→ 과제 내용
목록에서 "kingdom: Animalia" 부분이 있는 줄부터 "family: Brassicaceae" 부분이 있는 줄까지 빠짐없이 그대로 베껴 쓰세요. 그림은 답에 넣지 마세요.

→ 연습 자료

%%

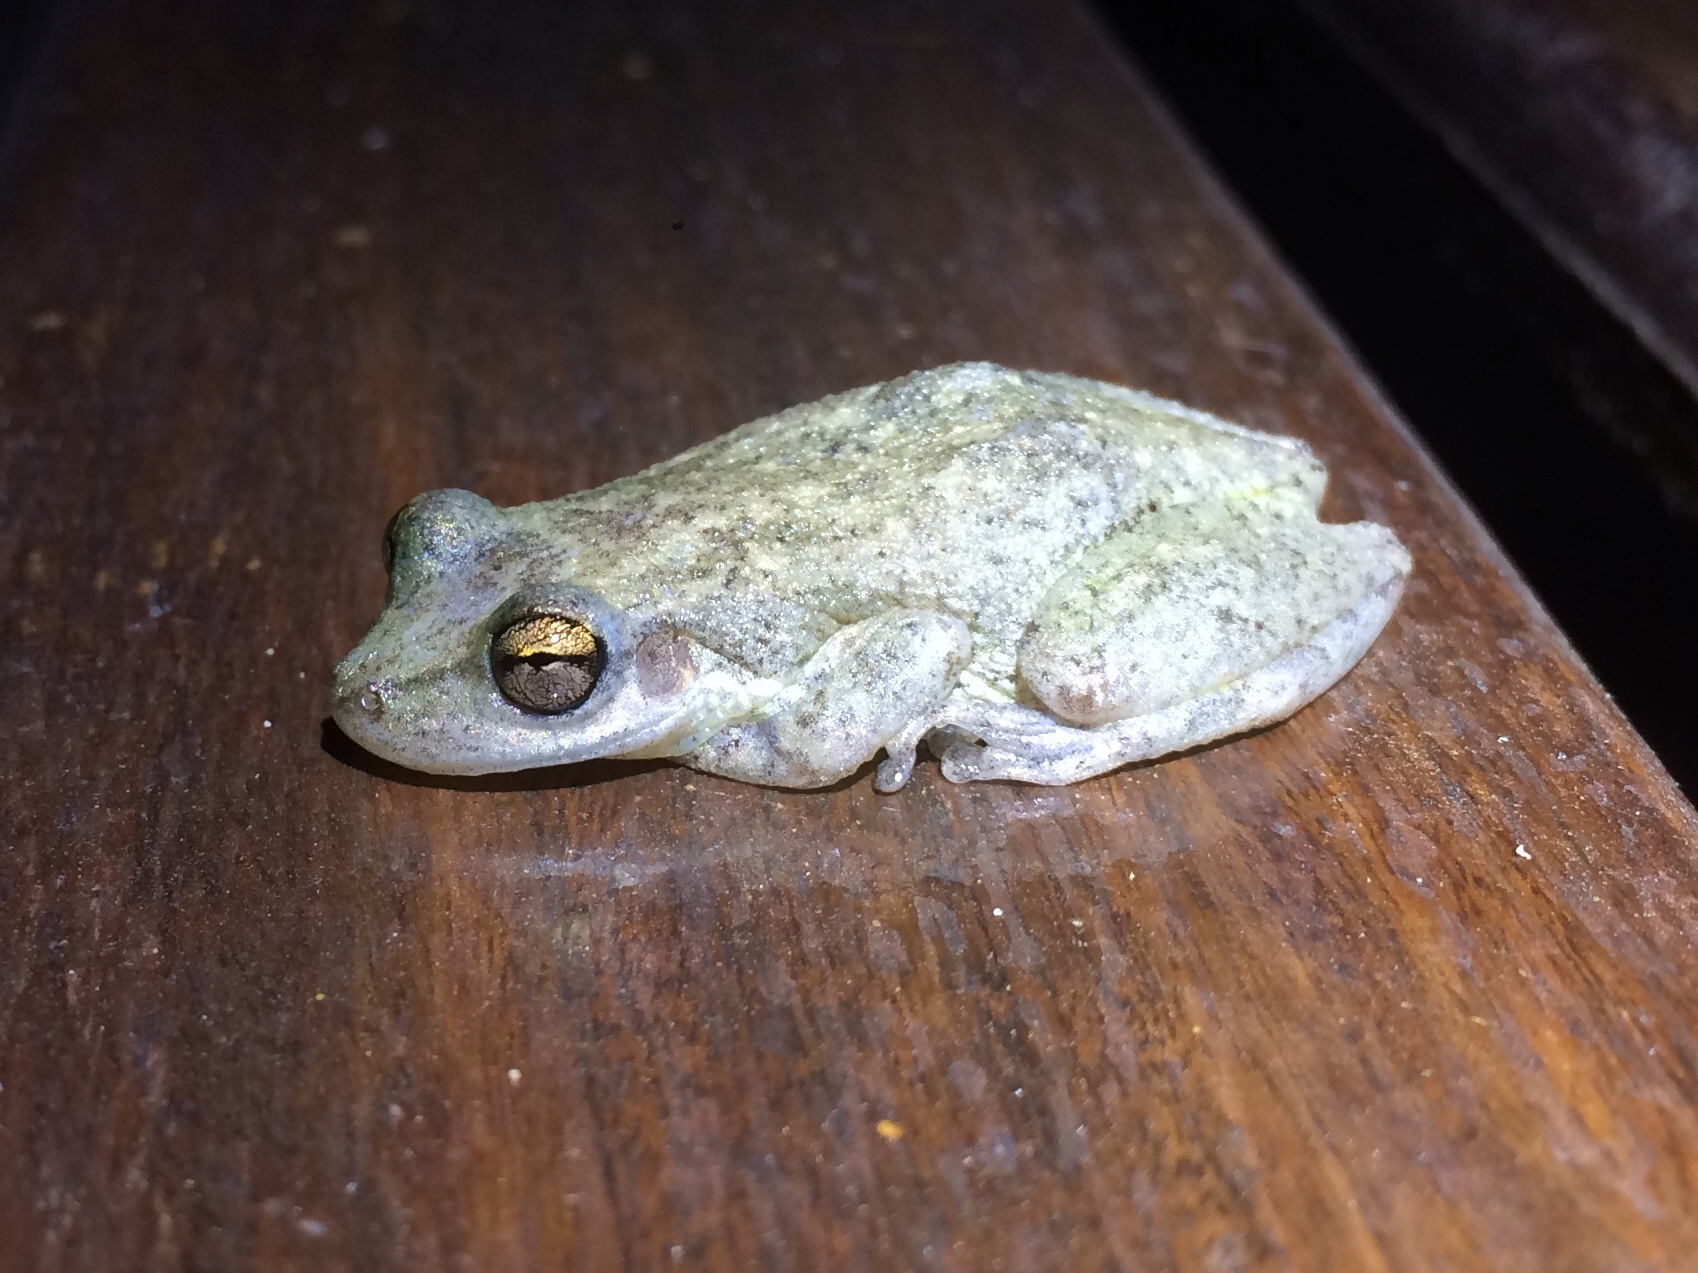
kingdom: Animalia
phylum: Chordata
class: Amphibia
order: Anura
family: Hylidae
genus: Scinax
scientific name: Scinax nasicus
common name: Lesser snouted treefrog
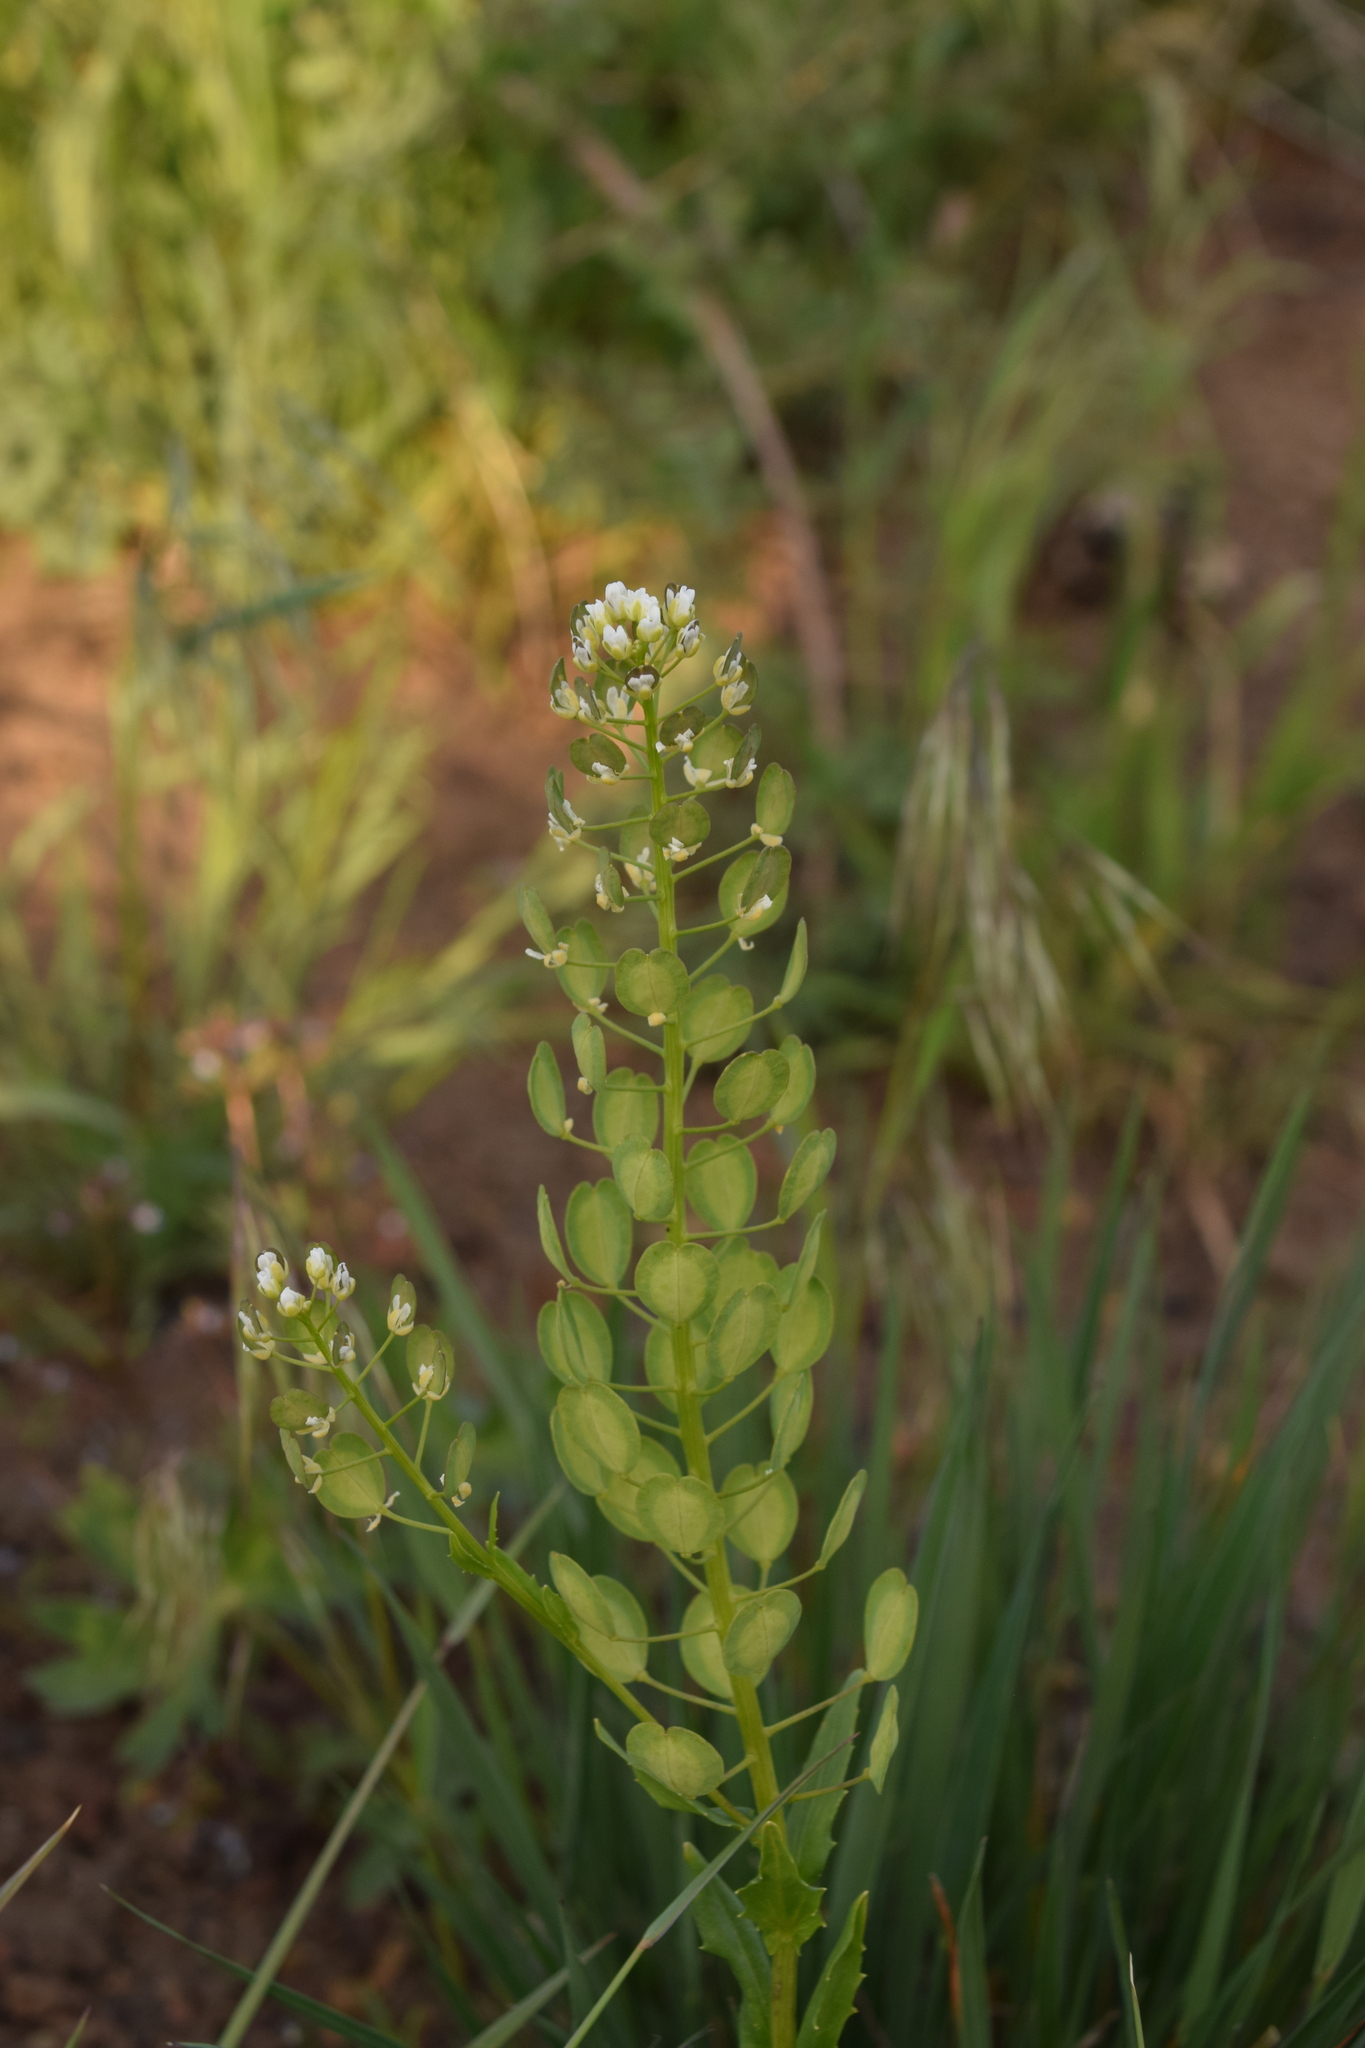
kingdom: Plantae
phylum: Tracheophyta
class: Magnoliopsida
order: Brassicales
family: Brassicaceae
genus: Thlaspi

%%
%%

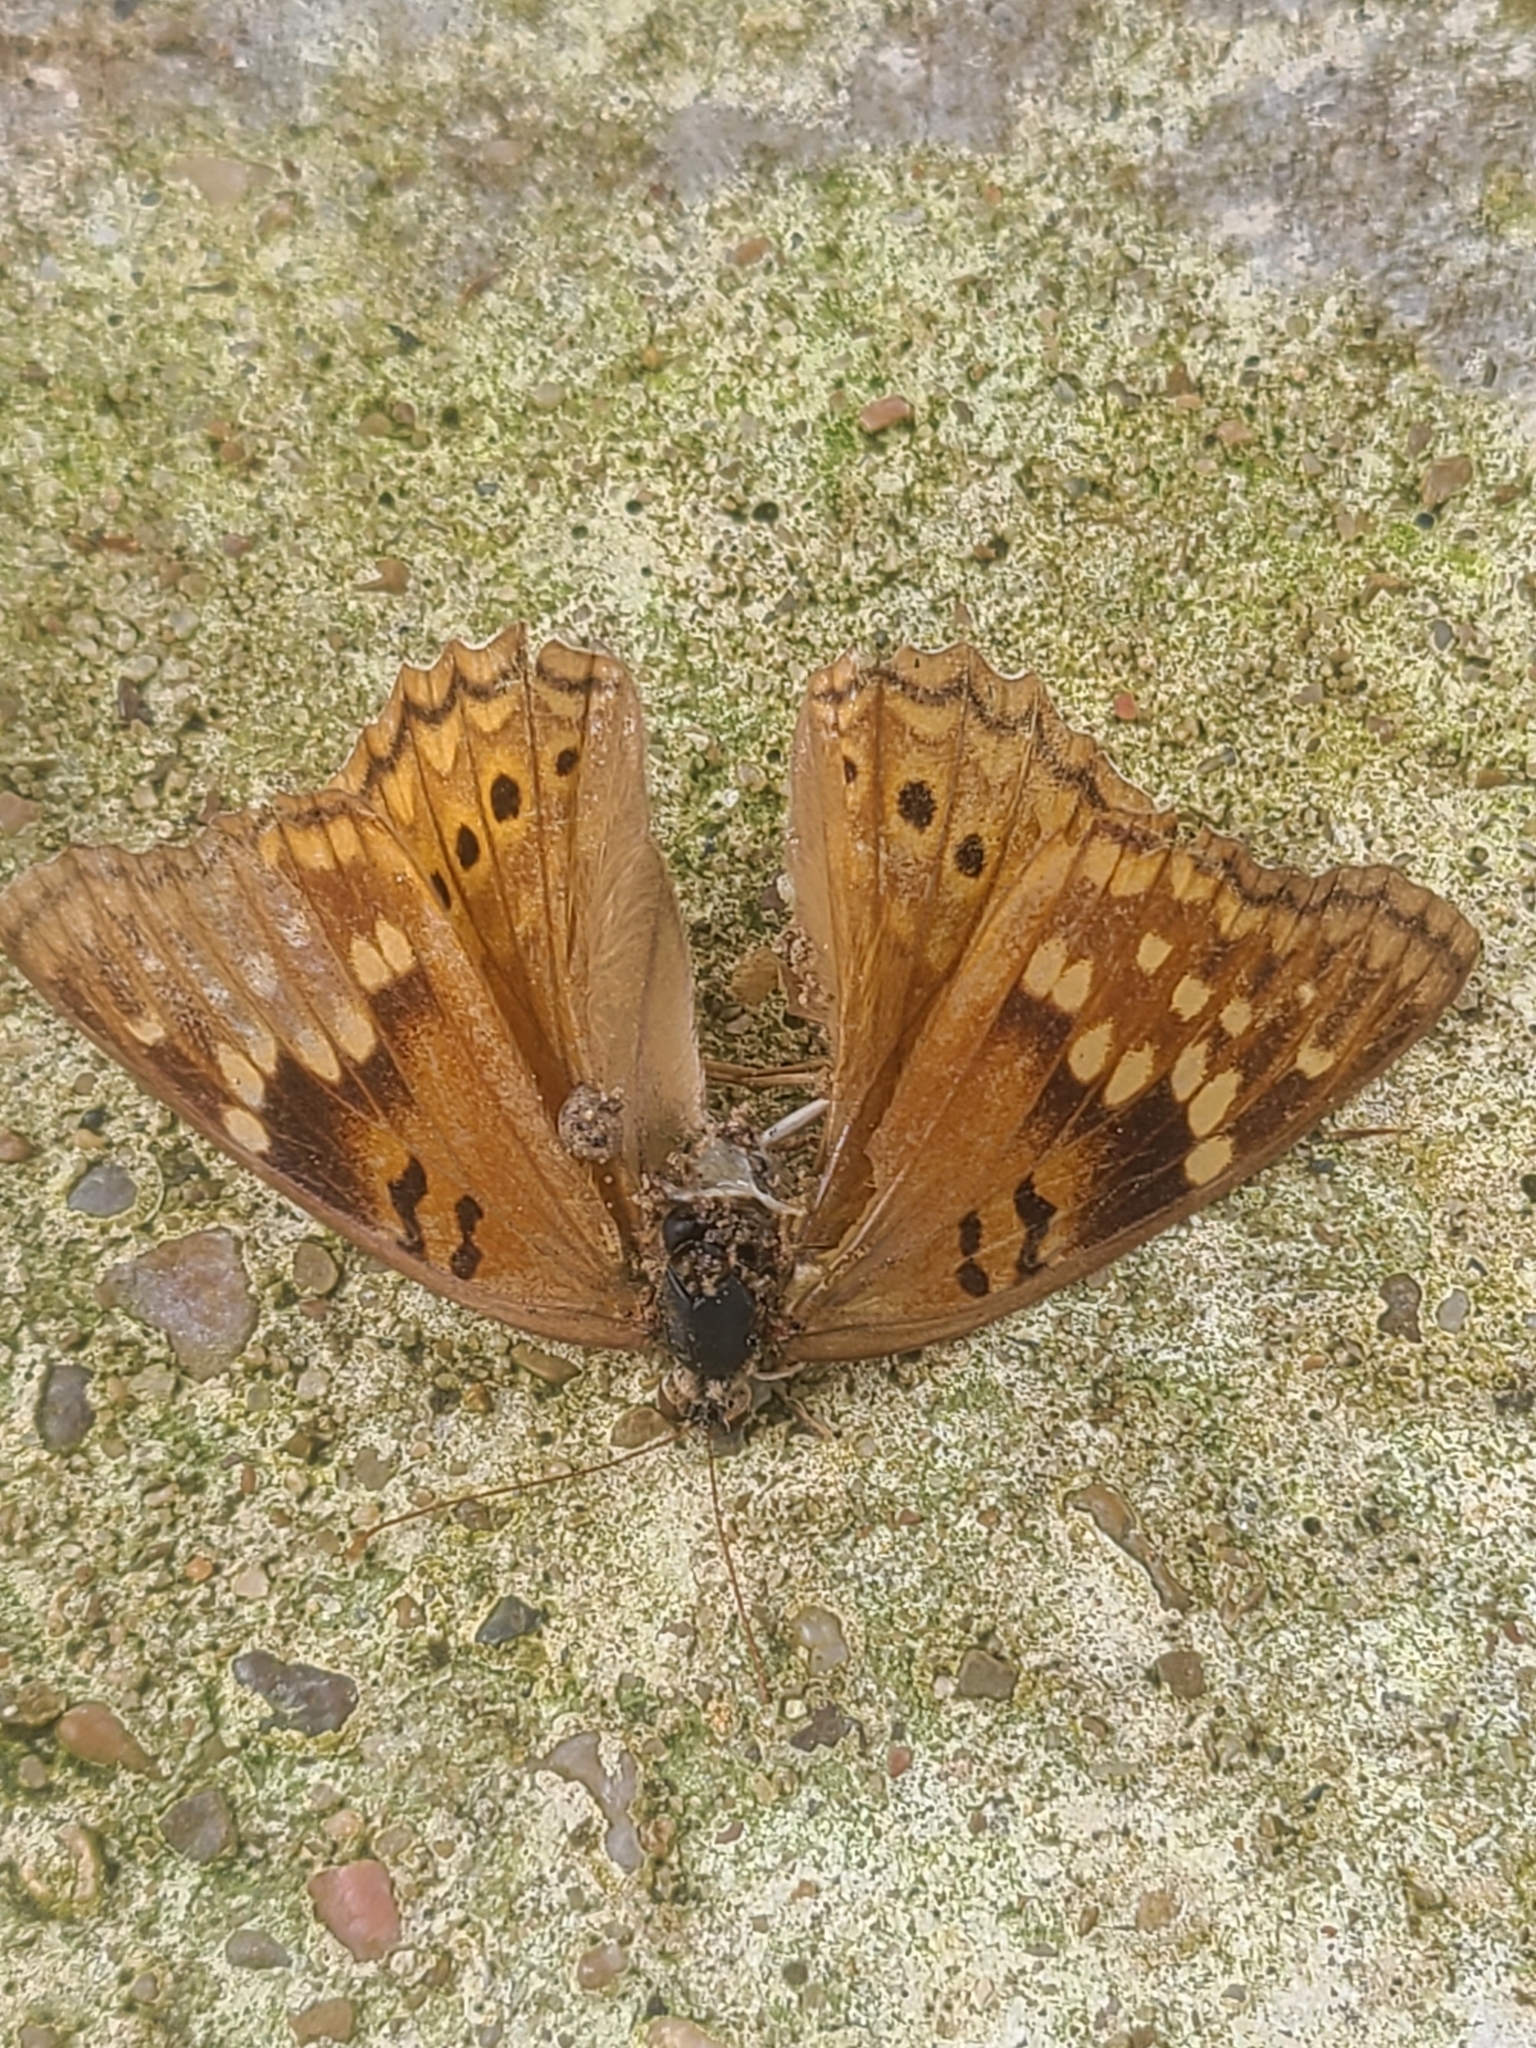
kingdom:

%%

→ 정답
kingdom: Animalia
phylum: Chordata
class: Amphibia
order: Anura
family: Hylidae
genus: Scinax
scientific name: Scinax nasicus
common name: Lesser snouted treefrog
kingdom: Plantae
phylum: Tracheophyta
class: Magnoliopsida
order: Brassicales
family: Brassicaceae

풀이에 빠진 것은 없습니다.